How to complete this task -> Identify all lines in the listing that include the word "Boddin", and copy them out.

Given entries ->
------------
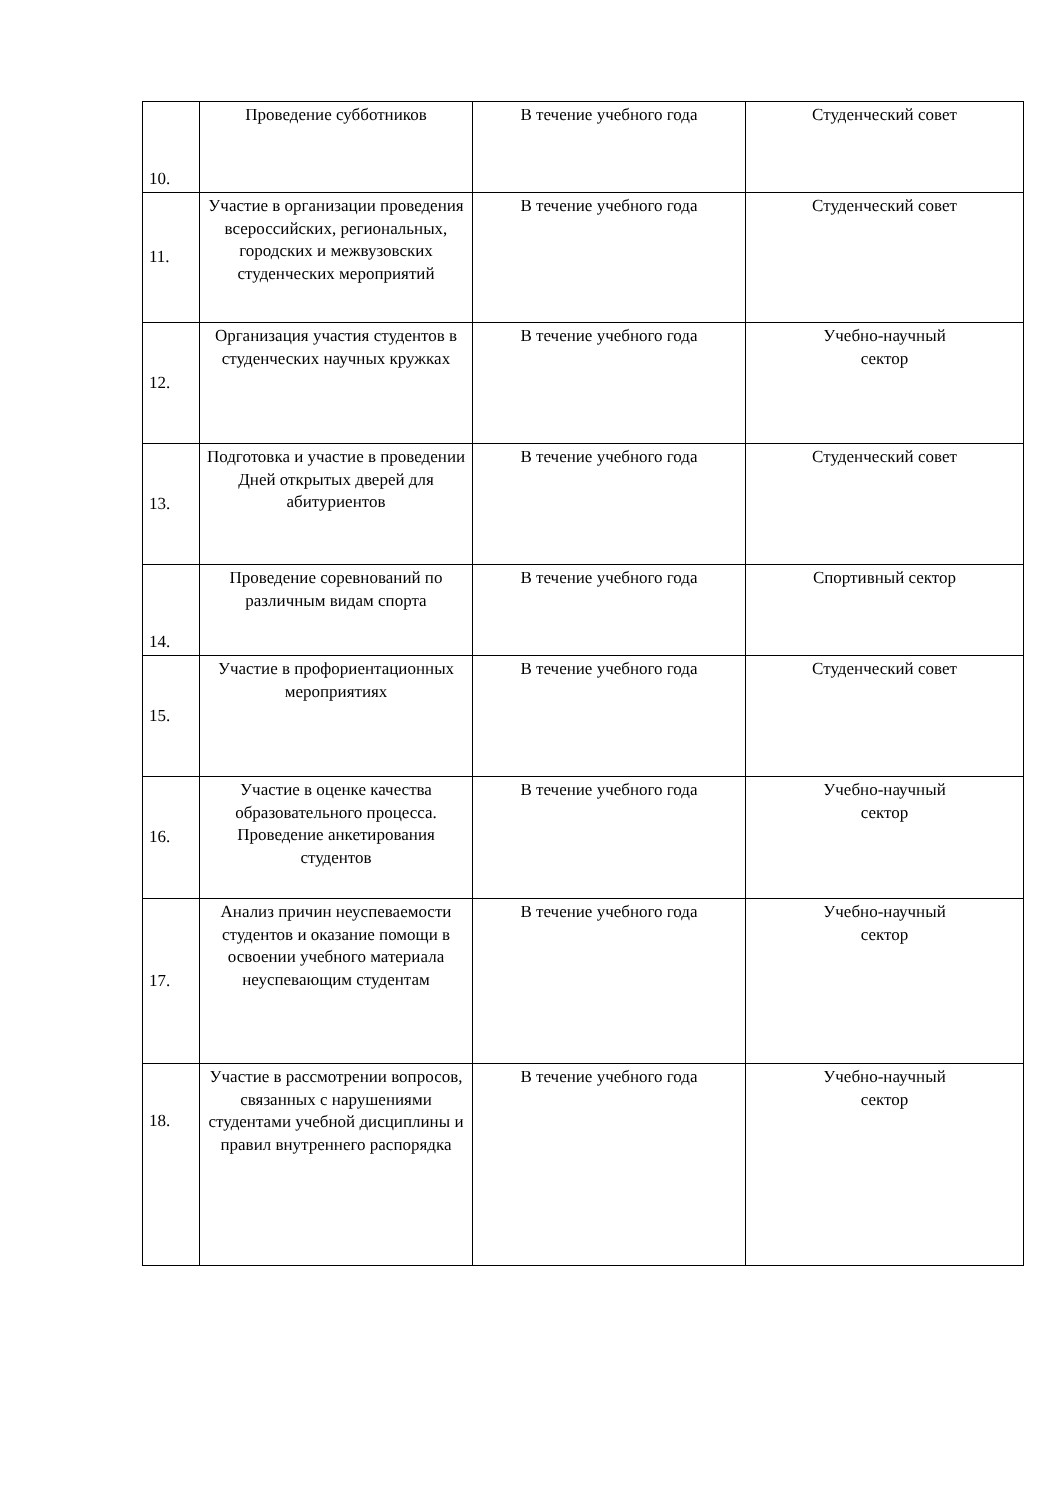| 10. | Проведение субботников | В течение учебного года | Студенческий совет |
| 11. | Участие в организации проведения всероссийских, региональных, городских и межвузовских студенческих мероприятий | В течение учебного года | Студенческий совет |
| 12. | Организация участия студентов в студенческих научных кружках | В течение учебного года | Учебно-научный сектор |
| 13. | Подготовка и участие в проведении Дней открытых дверей для абитуриентов | В течение учебного года | Студенческий совет |
| 14. | Проведение соревнований по различным видам спорта | В течение учебного года | Спортивный сектор |
| 15. | Участие в профориентационных мероприятиях | В течение учебного года | Студенческий совет |
| 16. | Участие в оценке качества образовательного процесса. Проведение анкетирования студентов | В течение учебного года | Учебно-научный сектор |
| 17. | Анализ причин неуспеваемости студентов и оказание помощи в освоении учебного материала неуспевающим студентам | В течение учебного года | Учебно-научный сектор |
| 18. | Участие в рассмотрении вопросов, связанных с нарушениями студентами учебной дисциплины и правил внутреннего распорядка | В течение учебного года | Учебно-научный сектор |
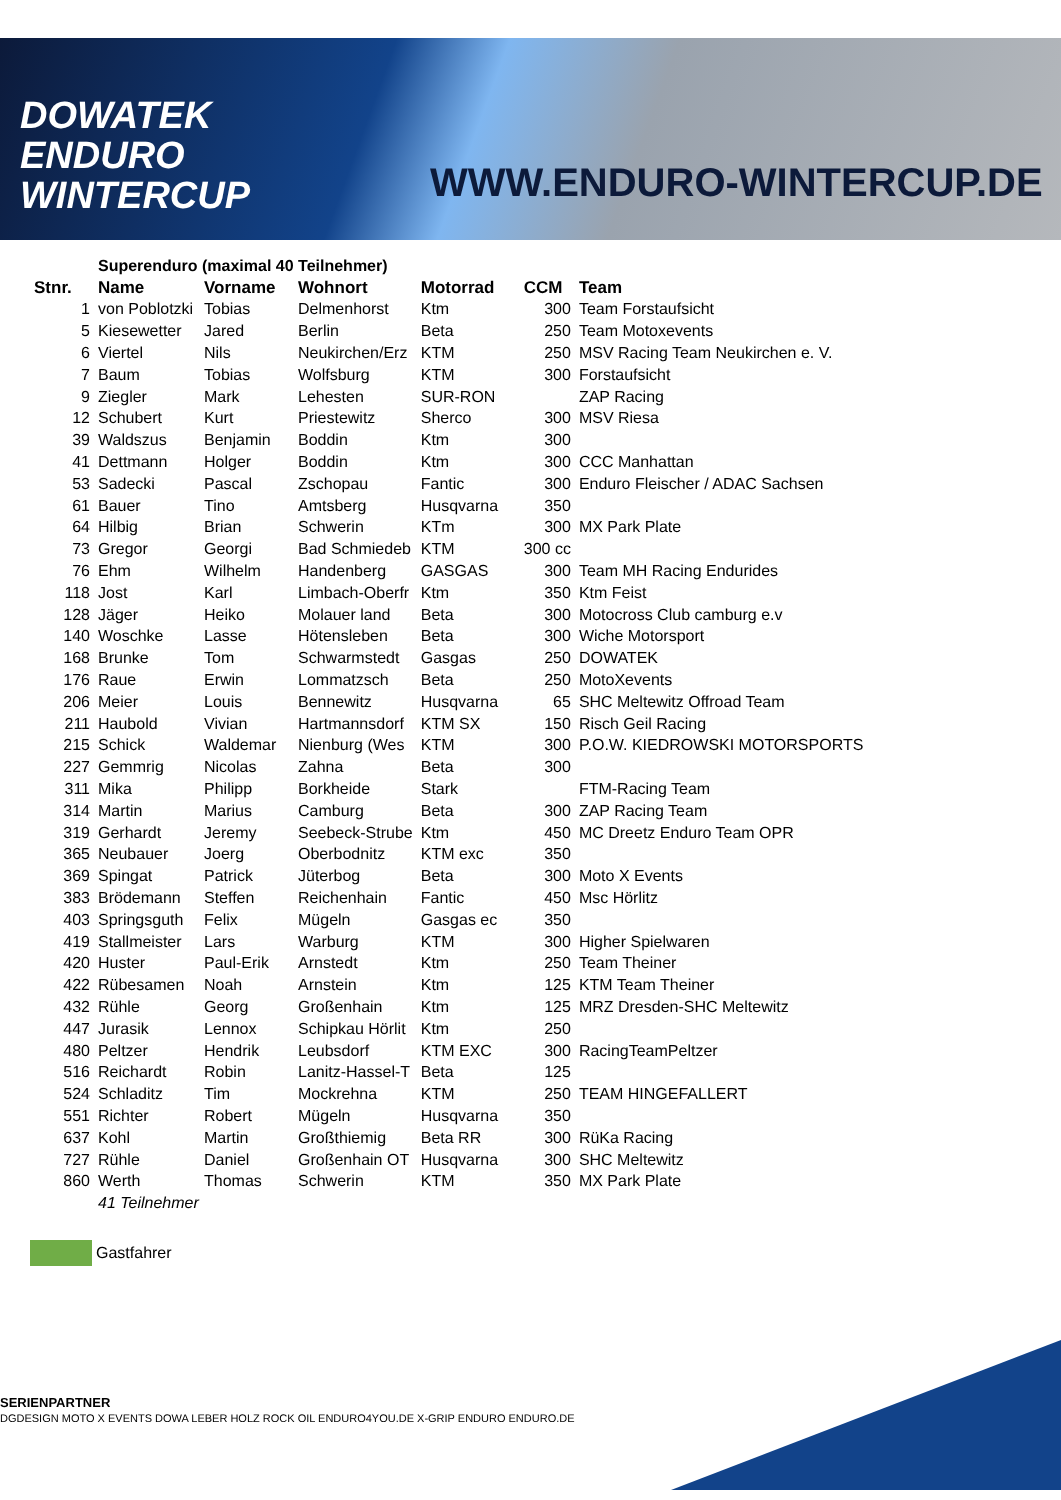DOWATEK
ENDURO
WINTERCUP
WWW.ENDURO-WINTERCUP.DE
| | Superenduro (maximal 40 Teilnehmer) | | | | | |
| Stnr. | Name | Vorname | Wohnort | Motorrad | CCM | Team |
| 1 | von Poblotzki | Tobias | Delmenhorst | Ktm | 300 | Team Forstaufsicht |
| 5 | Kiesewetter | Jared | Berlin | Beta | 250 | Team Motoxevents |
| 6 | Viertel | Nils | Neukirchen/Erz | KTM | 250 | MSV Racing Team Neukirchen e. V. |
| 7 | Baum | Tobias | Wolfsburg | KTM | 300 | Forstaufsicht |
| 9 | Ziegler | Mark | Lehesten | SUR-RON | | ZAP Racing |
| 12 | Schubert | Kurt | Priestewitz | Sherco | 300 | MSV Riesa |
| 39 | Waldszus | Benjamin | Boddin | Ktm | 300 | |
| 41 | Dettmann | Holger | Boddin | Ktm | 300 | CCC Manhattan |
| 53 | Sadecki | Pascal | Zschopau | Fantic | 300 | Enduro Fleischer / ADAC Sachsen |
| 61 | Bauer | Tino | Amtsberg | Husqvarna | 350 | |
| 64 | Hilbig | Brian | Schwerin | KTm | 300 | MX Park Plate |
| 73 | Gregor | Georgi | Bad Schmiedeb | KTM | 300 cc | |
| 76 | Ehm | Wilhelm | Handenberg | GASGAS | 300 | Team MH Racing Endurides |
| 118 | Jost | Karl | Limbach-Oberfr | Ktm | 350 | Ktm Feist |
| 128 | Jäger | Heiko | Molauer land | Beta | 300 | Motocross Club camburg e.v |
| 140 | Woschke | Lasse | Hötensleben | Beta | 300 | Wiche Motorsport |
| 168 | Brunke | Tom | Schwarmstedt | Gasgas | 250 | DOWATEK |
| 176 | Raue | Erwin | Lommatzsch | Beta | 250 | MotoXevents |
| 206 | Meier | Louis | Bennewitz | Husqvarna | 65 | SHC Meltewitz Offroad Team |
| 211 | Haubold | Vivian | Hartmannsdorf | KTM SX | 150 | Risch Geil Racing |
| 215 | Schick | Waldemar | Nienburg (Wes | KTM | 300 | P.O.W. KIEDROWSKI MOTORSPORTS |
| 227 | Gemmrig | Nicolas | Zahna | Beta | 300 | |
| 311 | Mika | Philipp | Borkheide | Stark | | FTM-Racing Team |
| 314 | Martin | Marius | Camburg | Beta | 300 | ZAP Racing Team |
| 319 | Gerhardt | Jeremy | Seebeck-Strube | Ktm | 450 | MC Dreetz Enduro Team OPR |
| 365 | Neubauer | Joerg | Oberbodnitz | KTM exc | 350 | |
| 369 | Spingat | Patrick | Jüterbog | Beta | 300 | Moto X Events |
| 383 | Brödemann | Steffen | Reichenhain | Fantic | 450 | Msc Hörlitz |
| 403 | Springsguth | Felix | Mügeln | Gasgas ec | 350 | |
| 419 | Stallmeister | Lars | Warburg | KTM | 300 | Higher Spielwaren |
| 420 | Huster | Paul-Erik | Arnstedt | Ktm | 250 | Team Theiner |
| 422 | Rübesamen | Noah | Arnstein | Ktm | 125 | KTM Team Theiner |
| 432 | Rühle | Georg | Großenhain | Ktm | 125 | MRZ Dresden-SHC Meltewitz |
| 447 | Jurasik | Lennox | Schipkau Hörlit | Ktm | 250 | |
| 480 | Peltzer | Hendrik | Leubsdorf | KTM EXC | 300 | RacingTeamPeltzer |
| 516 | Reichardt | Robin | Lanitz-Hassel-T | Beta | 125 | |
| 524 | Schladitz | Tim | Mockrehna | KTM | 250 | TEAM HINGEFALLERT |
| 551 | Richter | Robert | Mügeln | Husqvarna | 350 | |
| 637 | Kohl | Martin | Großthiemig | Beta RR | 300 | RüKa Racing |
| 727 | Rühle | Daniel | Großenhain OT | Husqvarna | 300 | SHC Meltewitz |
| 860 | Werth | Thomas | Schwerin | KTM | 350 | MX Park Plate |
| | 41 Teilnehmer | | | | | |
Gastfahrer
SERIENPARTNER
DGDESIGN MOTO X EVENTS DOWA LEBER HOLZ ROCK OIL ENDURO4YOU.DE X-GRIP ENDURO ENDURO.DE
------------
Exercise result ->
| 39 | Waldszus | Benjamin | Boddin | Ktm | 300 | |
| 41 | Dettmann | Holger | Boddin | Ktm | 300 | CCC Manhattan |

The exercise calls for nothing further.